Bu da biraz işsizlikle ilgili bir film. Fakirliği güzel anlatmış. Eleştirmenleri fikir birliği ettiği konu sanırım bu. “Koku süper bir metafor!” Bilmiyorum, kendini açık eden metaforları sevmiyorum. Adam omlet mi ne pişirirken, kızı söylemişti, “mesele koku, ondan kurtulamıyoruz.” Bodrumun, yeraltının, rutubetin, sefaletin kokusu. So what? Koku film boyunca burnumuzda kaldı. Bilemiyorum. Kış Uykusu’ndaki ayak kokusunun hakkını teslim ederim, bu ailedeki küf kokusu o kadar sinmedi bana.

Filmi sevmedim.

İlk yarısı Ömercik filmi tadında geçiyor. Fakir ama mutlu aile türlü şeytanlıklar yapar oyunlar çevirir, zengin evin prenses kızının kalbi çelinir, haşarı oğlan dize getirilir, Mercedes’e külot bırakılır, mendillere ketçap sıkılır -magic people voodoo people!- bir bakmışsın fakir ve mutlu aile zengin eve kapağı atmış.

İkinci yarı biraz Tarantino biraz Haneke -kafa göz yaran cinsten ama bu, o Haneke zarafetini ara ki bulasın- tadında. Bana sorarsanız, kestiği sahnelere kıyamayan -çünkü görüntü yönetmeni mi neyse o çok iyi iş çıkarmış gerçekten- bir kurgucuyla karşı karşıyayız. (bodrumdaki adam imdat diyordu mors alfabesiyle, evin haşarı oğlanı bunu çözmüştü. Yahu o sahneyi bari atsaydın! Kaldı havada, sebepsiz!) Defalarca final yapıldı (taşa sarılarak uyuyan adam, parti sahnesi, dağ yamacından evin ışıklarına bakan oğlan vs) ama bir türlü bitemedi. Eğer o sahnelerle kapanış yapmayacaksan o kreşendoların hikmeti nedir arkadaşım. Akıp gitmesine izin vermiyorsun ki! Gereksiz iddialı ara finaller, finalimsiler. Sonunda bir of çektim ki bütün salon benimle yıkılır sanıyordum, yıkılmadı. Yetmezmiş gibi filmi izlemeye beraber geldiğim arkadaşımla küs ayrıldık. Filmde çok güzel metaforlar varmış, ben anlamamışım. O kör göze parmak klişeler filan hep bilinçliymiş, bu yönetmen zaten çok büyük bir herifmiş. Kore filmlerinde komedi ve vahşetin bir arada olması ve böyle keskin biçimde ayrılması adettenmiş, alışmak lazımmış. (Tam bu noktada Old Boy şaheserini de ilk izlediğimde hiç sevmediğimi hatırlamadım değil)

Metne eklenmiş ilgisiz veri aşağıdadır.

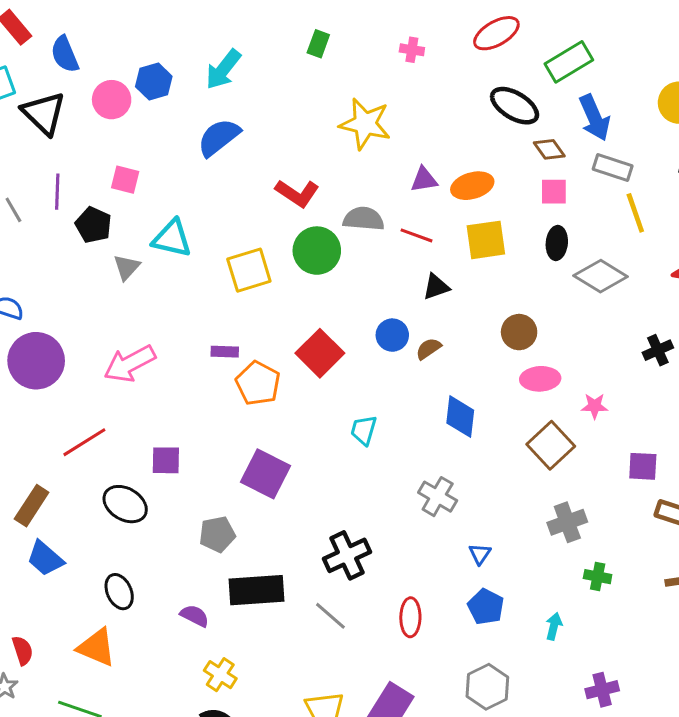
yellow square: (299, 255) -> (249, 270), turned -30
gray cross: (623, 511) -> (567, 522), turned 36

Bilmiyorum. Ama alışmayı reddediyorum. En azından şimdilik. Yine de bu yönetmenin başka filmlerini izlemeden atıp tutmamalı.

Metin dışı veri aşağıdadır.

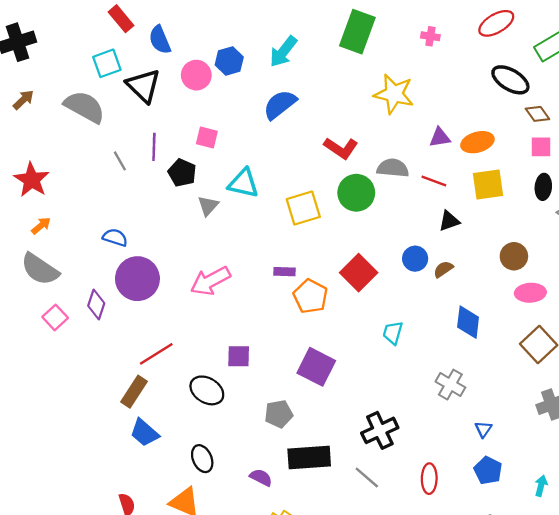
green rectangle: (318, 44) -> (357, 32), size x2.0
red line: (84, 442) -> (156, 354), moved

Fakat söylemeden edemiciğim, o kanepe ve masaj sahnesi neydi ya! Kuzey Kore’nin büyükannesini bilmeyen cahil seyirciye laf anlatmaya çalışan yönetmen, seni kınıyorum, cahil ve tembel seyirci için seviyeni düşürme! O sahneyi doğru düzgün çeksen zaten seyirci Ri Chun-hee’yi tanımasa bile merak edip araştırır. Ama sen gittin adama bunu söylettin. Seyirci anlasın diye. Tıpkı elindeki telefona “Ne? Adresimi mi buldunuz? Biraz sonra eve mi geleceksiniz? Şimdi kapının önünde misiniz?” diyen karaktere söven ortalama seyirciyi üzdüğünüz gibi, üzdünüz beni de.